Locus, September 2006
Double issues of Asimov’s are usually especially strong. For one thing, they tend to feature novellas, and indeed the October/November issue has two, both good. William Barton’s “Down to the Earth Below” invokes mostly Edgar Rice Burroughs, with nods to Heinlein’s Glory Road. Alan Burke, nearly 14, and his three friends fall into an abandoned mine while playing games set in a Burroughsian world they have invented. There is no way out but through, as it were: through to a strange land where they meet a beautiful woman and fierce warriors, and undertake a quest. In a way the story is about growing up: certainly Alan is on the cusp of puberty, as represented by the woman he meets changing from the “Untouchable” to the “Beloved”. This is explicitly an adolescent fantasy, but the rather touching resolution isn’t quite as expected, and can be read in multiple ways.

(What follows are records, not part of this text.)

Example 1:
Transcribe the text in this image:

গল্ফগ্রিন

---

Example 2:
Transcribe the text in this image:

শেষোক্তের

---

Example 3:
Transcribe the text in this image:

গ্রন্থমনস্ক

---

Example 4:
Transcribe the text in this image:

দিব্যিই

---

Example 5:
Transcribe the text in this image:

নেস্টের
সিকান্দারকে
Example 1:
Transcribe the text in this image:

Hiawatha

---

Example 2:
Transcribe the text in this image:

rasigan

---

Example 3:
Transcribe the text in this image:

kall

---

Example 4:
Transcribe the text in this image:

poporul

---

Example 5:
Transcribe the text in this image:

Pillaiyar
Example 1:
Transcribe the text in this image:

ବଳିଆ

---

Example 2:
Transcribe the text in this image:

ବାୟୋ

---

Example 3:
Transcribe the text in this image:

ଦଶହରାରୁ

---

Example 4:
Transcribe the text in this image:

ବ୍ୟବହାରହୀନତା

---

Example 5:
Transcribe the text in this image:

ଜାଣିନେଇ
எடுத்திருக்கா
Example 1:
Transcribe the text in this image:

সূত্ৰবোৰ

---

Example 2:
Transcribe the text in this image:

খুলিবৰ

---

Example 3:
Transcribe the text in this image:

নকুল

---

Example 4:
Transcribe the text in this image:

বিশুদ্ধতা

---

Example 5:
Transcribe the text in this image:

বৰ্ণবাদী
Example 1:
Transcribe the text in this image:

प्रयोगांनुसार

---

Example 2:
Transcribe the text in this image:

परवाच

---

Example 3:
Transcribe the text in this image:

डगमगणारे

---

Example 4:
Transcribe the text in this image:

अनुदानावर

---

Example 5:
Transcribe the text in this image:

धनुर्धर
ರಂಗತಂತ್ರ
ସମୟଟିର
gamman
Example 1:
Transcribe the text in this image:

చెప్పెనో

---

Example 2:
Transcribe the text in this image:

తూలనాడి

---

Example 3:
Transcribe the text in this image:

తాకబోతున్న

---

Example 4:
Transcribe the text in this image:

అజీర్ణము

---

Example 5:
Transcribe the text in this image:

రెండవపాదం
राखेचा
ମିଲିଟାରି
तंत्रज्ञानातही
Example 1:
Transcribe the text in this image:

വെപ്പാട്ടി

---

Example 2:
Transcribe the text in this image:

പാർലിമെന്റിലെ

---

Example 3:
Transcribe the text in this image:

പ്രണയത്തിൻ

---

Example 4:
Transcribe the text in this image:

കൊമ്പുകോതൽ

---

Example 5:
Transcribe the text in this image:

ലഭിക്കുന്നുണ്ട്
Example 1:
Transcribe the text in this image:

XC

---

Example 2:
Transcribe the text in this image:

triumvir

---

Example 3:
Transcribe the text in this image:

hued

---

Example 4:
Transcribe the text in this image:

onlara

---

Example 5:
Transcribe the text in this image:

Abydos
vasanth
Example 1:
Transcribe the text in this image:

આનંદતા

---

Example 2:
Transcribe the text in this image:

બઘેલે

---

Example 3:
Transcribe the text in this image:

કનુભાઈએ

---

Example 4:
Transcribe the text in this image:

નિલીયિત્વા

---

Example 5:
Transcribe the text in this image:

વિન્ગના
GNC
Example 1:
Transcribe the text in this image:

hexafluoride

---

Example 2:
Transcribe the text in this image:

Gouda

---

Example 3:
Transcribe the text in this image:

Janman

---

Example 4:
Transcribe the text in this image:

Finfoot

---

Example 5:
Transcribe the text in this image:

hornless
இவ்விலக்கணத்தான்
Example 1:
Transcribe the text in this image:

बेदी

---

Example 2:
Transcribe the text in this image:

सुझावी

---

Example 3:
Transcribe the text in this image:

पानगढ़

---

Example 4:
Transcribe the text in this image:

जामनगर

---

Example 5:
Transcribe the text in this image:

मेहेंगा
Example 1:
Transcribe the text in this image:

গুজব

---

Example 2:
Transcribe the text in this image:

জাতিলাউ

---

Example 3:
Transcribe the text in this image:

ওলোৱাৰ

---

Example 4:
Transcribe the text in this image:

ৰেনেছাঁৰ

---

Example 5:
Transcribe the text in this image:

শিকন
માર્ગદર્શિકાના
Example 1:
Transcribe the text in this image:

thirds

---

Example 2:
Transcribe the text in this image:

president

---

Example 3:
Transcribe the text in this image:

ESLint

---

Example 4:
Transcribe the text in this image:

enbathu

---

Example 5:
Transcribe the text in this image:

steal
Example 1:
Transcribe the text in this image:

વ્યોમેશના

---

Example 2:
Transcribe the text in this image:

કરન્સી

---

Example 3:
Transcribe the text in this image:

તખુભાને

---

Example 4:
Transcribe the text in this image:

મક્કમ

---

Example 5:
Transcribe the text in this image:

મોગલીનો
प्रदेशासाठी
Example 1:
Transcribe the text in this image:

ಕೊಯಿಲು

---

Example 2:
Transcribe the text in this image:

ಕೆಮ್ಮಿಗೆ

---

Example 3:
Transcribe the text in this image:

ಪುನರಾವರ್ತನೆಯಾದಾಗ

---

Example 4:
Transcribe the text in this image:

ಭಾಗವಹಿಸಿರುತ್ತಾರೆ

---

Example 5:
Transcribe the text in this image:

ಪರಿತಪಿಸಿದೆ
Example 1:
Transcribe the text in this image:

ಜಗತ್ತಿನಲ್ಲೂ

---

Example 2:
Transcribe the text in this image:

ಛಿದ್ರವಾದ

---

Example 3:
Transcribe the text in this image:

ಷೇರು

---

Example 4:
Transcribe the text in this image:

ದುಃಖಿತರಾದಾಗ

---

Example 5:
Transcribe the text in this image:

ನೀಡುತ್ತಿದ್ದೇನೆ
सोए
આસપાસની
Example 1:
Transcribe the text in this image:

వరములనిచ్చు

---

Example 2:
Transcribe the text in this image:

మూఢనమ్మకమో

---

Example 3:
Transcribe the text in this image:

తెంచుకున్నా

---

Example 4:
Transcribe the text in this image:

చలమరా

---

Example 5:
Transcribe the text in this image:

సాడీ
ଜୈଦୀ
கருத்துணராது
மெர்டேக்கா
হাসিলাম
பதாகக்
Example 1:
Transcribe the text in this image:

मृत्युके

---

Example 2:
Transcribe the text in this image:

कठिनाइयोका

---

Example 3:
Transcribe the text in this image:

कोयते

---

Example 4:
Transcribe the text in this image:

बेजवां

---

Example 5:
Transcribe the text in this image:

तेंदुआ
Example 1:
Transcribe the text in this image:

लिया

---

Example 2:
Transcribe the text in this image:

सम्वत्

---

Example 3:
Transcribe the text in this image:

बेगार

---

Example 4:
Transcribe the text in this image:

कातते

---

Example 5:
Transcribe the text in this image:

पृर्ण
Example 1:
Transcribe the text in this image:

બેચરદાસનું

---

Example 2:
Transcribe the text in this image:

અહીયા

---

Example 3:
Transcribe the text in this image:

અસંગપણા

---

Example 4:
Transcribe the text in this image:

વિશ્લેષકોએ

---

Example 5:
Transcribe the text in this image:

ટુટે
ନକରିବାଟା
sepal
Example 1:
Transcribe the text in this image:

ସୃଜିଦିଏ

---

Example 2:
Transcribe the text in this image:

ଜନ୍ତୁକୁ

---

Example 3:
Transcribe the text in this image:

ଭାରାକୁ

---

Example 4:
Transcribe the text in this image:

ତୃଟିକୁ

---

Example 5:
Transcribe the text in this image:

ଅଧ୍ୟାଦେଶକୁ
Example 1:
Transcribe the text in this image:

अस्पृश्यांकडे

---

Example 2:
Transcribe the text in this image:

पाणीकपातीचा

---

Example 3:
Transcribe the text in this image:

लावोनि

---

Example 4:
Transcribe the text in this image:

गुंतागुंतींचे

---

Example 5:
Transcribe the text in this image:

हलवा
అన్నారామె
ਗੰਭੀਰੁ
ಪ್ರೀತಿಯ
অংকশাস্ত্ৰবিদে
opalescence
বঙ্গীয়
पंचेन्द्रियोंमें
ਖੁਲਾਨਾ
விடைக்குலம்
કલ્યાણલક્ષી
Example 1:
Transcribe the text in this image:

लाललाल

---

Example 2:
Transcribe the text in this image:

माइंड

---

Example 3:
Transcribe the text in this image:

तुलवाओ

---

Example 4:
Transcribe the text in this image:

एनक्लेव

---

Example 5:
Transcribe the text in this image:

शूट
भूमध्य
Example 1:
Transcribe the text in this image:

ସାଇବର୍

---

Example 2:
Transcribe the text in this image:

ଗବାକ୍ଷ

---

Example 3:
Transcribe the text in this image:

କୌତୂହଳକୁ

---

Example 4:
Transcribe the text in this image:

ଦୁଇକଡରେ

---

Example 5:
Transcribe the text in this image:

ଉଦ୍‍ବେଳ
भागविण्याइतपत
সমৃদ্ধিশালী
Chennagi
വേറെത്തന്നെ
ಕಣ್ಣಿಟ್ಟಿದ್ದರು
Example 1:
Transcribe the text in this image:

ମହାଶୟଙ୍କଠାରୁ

Barton has given us a recent set of slightly uneasy paeans to the lost worlds of SF and Fantasy: the dreams of fabulous futures and colorful realms that we mostly abandon as we age (and that even as dreams we have to some extent abandoned in recent decades: there is no possible Barsoom, nor really a Foundation).
Locus, September 2008
William Barton, with “In the Age of the Quiet Sun” (Asimov's, September), extrapolates to a future beloved of SF readers, as asteroid miners (slaves to shady corporations) stumble on a fantastic find, an alien spacecraft. I don't think it really convinces, but in a way it's not meant too – the attitude is ever knowing – this isn't where we are going, but a version of where we wanted to go.